RCU+SMR has a patent application

Joe Seigh

unread,

Dec 14, 2006, 12:34:10 PM12/14/06

to

20060265373 Hybrid multi-threaded access to data structures using hazard pointers for reads and locks for updates

If the link works
http://appft1.uspto.gov/netacgi/nph-Parser?Sect1=PTO1&Sect2=HITOFF&d=PG01&p=1&u=%2Fnetahtml%2FPTO%2Fsrchnum.html&r=1&f=G&l=50&s1=%2220060265373%22.PGNR.&OS=DN/20060265373&RS=DN/20060265373
otherwise try
http://appft1.uspto.gov/netahtml/PTO/srchnum.html
and paste in the application number.

And no, I have no clue.

--
Joe Seigh

When you get lemons, you make lemonade.
When you get hardware, you make software.

Bin Chen

unread,

Dec 14, 2006, 7:10:33 PM12/14/06

to

On Dec 15, 1:34 am, Joe Seigh <jseigh...@xemaps.com> wrote:
> 20060265373 Hybrid multi-threaded access to data structures using hazard pointers for reads and locks for updates
>

> If the link workshttp://appft1.uspto.gov/netacgi/nph-Parser?Sect1=PTO1&Sect2=HITOFF&d=...
> otherwise tryhttp://appft1.uspto.gov/netahtml/PTO/srchnum.html

> and paste in the application number.
>
> And no, I have no clue.
>

For such patent issue, is it very inconvinient for people outside US?

Joe Seigh

unread,

Dec 14, 2006, 8:22:04 PM12/14/06

to

Bin Chen wrote:
>
> On Dec 15, 1:34 am, Joe Seigh <jseigh...@xemaps.com> wrote:
>
>>20060265373 Hybrid multi-threaded access to data structures using hazard pointers for reads and locks for updates
>>
>>If the link workshttp://appft1.uspto.gov/netacgi/nph-Parser?Sect1=PTO1&Sect2=HITOFF&d=...
>>otherwise tryhttp://appft1.uspto.gov/netahtml/PTO/srchnum.html
>>and paste in the application number.
>>
>>And no, I have no clue.
>>
>
> For such patent issue, is it very inconvinient for people outside US?
>

The software patent issue is very screwed up for now.
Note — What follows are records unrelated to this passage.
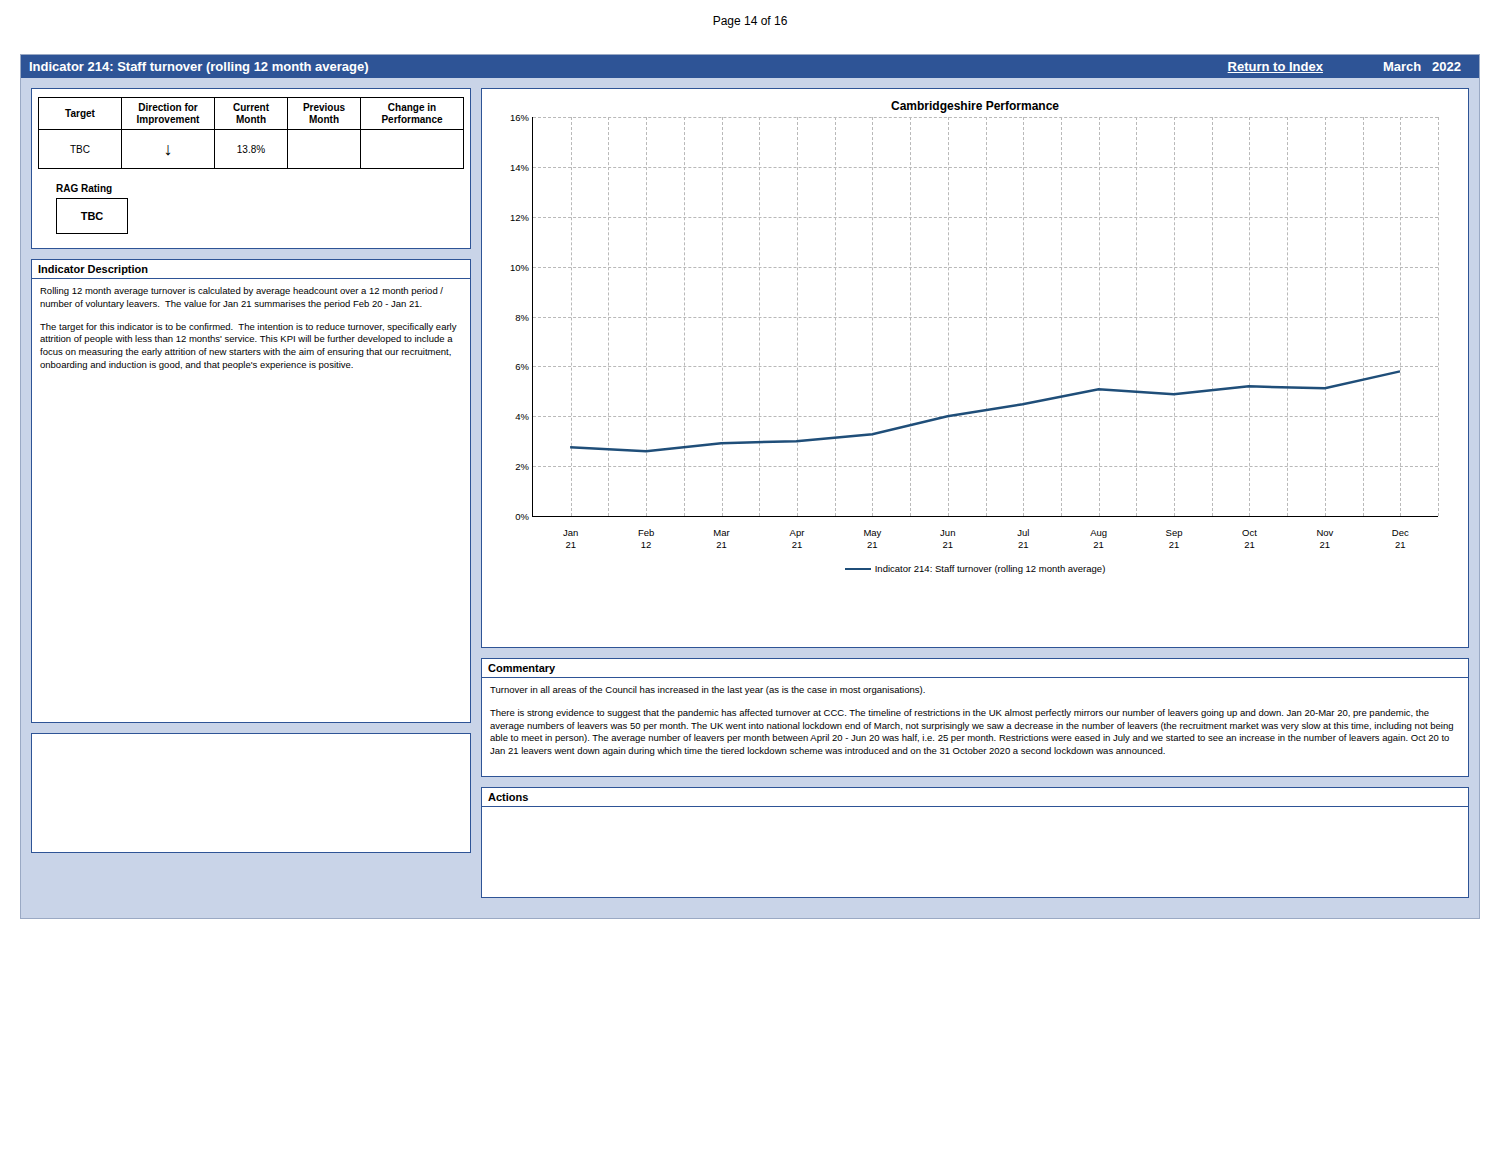Page 14 of 16
Indicator 214: Staff turnover (rolling 12 month average)
Return to Index March 2022
| Target | Direction for Improvement | Current Month | Previous Month | Change in Performance |
| --- | --- | --- | --- | --- |
| TBC | ↓ | 13.8% | | |
RAG Rating
TBC
Indicator Description
Rolling 12 month average turnover is calculated by average headcount over a 12 month period / number of voluntary leavers. The value for Jan 21 summarises the period Feb 20 - Jan 21.
The target for this indicator is to be confirmed. The intention is to reduce turnover, specifically early attrition of people with less than 12 months' service. This KPI will be further developed to include a focus on measuring the early attrition of new starters with the aim of ensuring that our recruitment, onboarding and induction is good, and that people's experience is positive.
Cambridgeshire Performance
16%
14%
12%
10%
8%
6%
4%
2%
0%
Jan
21
Feb
12
Mar
21
Apr
21
May
21
Jun
21
Jul
21
Aug
21
Sep
21
Oct
21
Nov
21
Dec
21
Indicator 214: Staff turnover (rolling 12 month average)
Commentary
Turnover in all areas of the Council has increased in the last year (as is the case in most organisations).
There is strong evidence to suggest that the pandemic has affected turnover at CCC. The timeline of restrictions in the UK almost perfectly mirrors our number of leavers going up and down. Jan 20-Mar 20, pre pandemic, the average numbers of leavers was 50 per month. The UK went into national lockdown end of March, not surprisingly we saw a decrease in the number of leavers (the recruitment market was very slow at this time, including not being able to meet in person). The average number of leavers per month between April 20 - Jun 20 was half, i.e. 25 per month. Restrictions were eased in July and we started to see an increase in the number of leavers again. Oct 20 to Jan 21 leavers went down again during which time the tiered lockdown scheme was introduced and on the 31 October 2020 a second lockdown was announced.
Actions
It's not clear
how things will work out. If you're outside the US and don't do
business inside the US you could probably ignore them. What's going
on in this particular case is very strange. I don't understand IBM's
strategy here.

Chris Thomasson

unread,

Dec 14, 2006, 11:40:49 PM12/14/06

to

FUCK!

Joe Seigh

unread,

Dec 15, 2006, 3:46:22 AM12/15/06

to

Joe Seigh wrote:
> 20060265373 Hybrid multi-threaded access to data structures using hazard
> pointers for reads and locks for updates
>
> If the link works
> http://appft1.uspto.gov/netacgi/nph-Parser?Sect1=PTO1&Sect2=HITOFF&d=PG01&p=1&u=%2Fnetahtml%2FPTO%2Fsrchnum.html&r=1&f=G&l=50&s1=%2220060265373%22.PGNR.&OS=DN/20060265373&RS=DN/20060265373
>
> otherwise try
> http://appft1.uspto.gov/netahtml/PTO/srchnum.html
> and paste in the application number.
>
> And no, I have no clue.
>

I looked at the patent in a little more detail and it doesn't appear to be
that at all. I think the fact that McKenney and Michael worked on it
mislead me it had something to do with hazard pointers and RCU. Especially
with all the mentions of memory barriers.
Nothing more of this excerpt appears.